* WORK INSTRUCTION *
Return, word for word, only the lines of the data below that lie between the line with "and proactive monitoring)" and the line with "- 🛡️ **Enhanced", those two lines included.

* INFORMATION SUPPLIED *
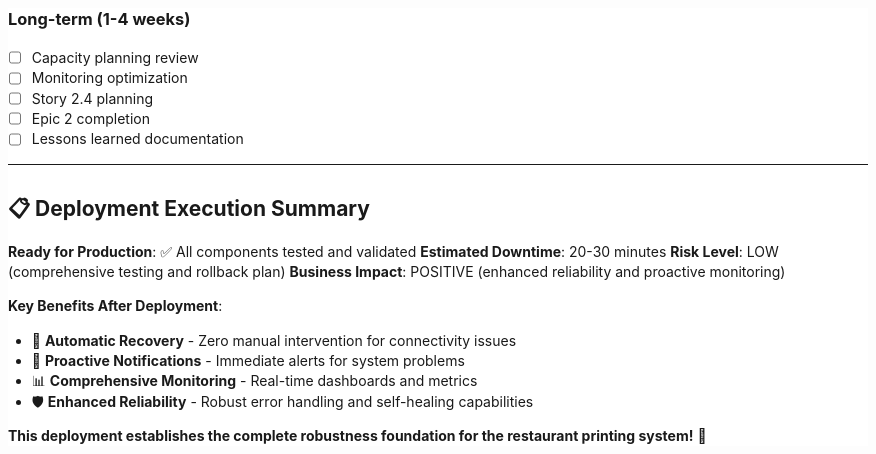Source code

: ### Long-term (1-4 weeks)
- [ ] Capacity planning review
- [ ] Monitoring optimization
- [ ] Story 2.4 planning
- [ ] Epic 2 completion
- [ ] Lessons learned documentation

---

## 📋 Deployment Execution Summary

**Ready for Production**: ✅ All components tested and validated
**Estimated Downtime**: 20-30 minutes
**Risk Level**: LOW (comprehensive testing and rollback plan)
**Business Impact**: POSITIVE (enhanced reliability and proactive monitoring)

**Key Benefits After Deployment**:
- 🔄 **Automatic Recovery** - Zero manual intervention for connectivity issues
- 📧 **Proactive Notifications** - Immediate alerts for system problems
- 📊 **Comprehensive Monitoring** - Real-time dashboards and metrics
- 🛡️ **Enhanced Reliability** - Robust error handling and self-healing capabilities

**This deployment establishes the complete robustness foundation for the restaurant printing system!** 🚀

* RESULT OF THIS EXERCISE *
**Business Impact**: POSITIVE (enhanced reliability and proactive monitoring)

**Key Benefits After Deployment**:
- 🔄 **Automatic Recovery** - Zero manual intervention for connectivity issues
- 📧 **Proactive Notifications** - Immediate alerts for system problems
- 📊 **Comprehensive Monitoring** - Real-time dashboards and metrics
- 🛡️ **Enhanced Reliability** - Robust error handling and self-healing capabilities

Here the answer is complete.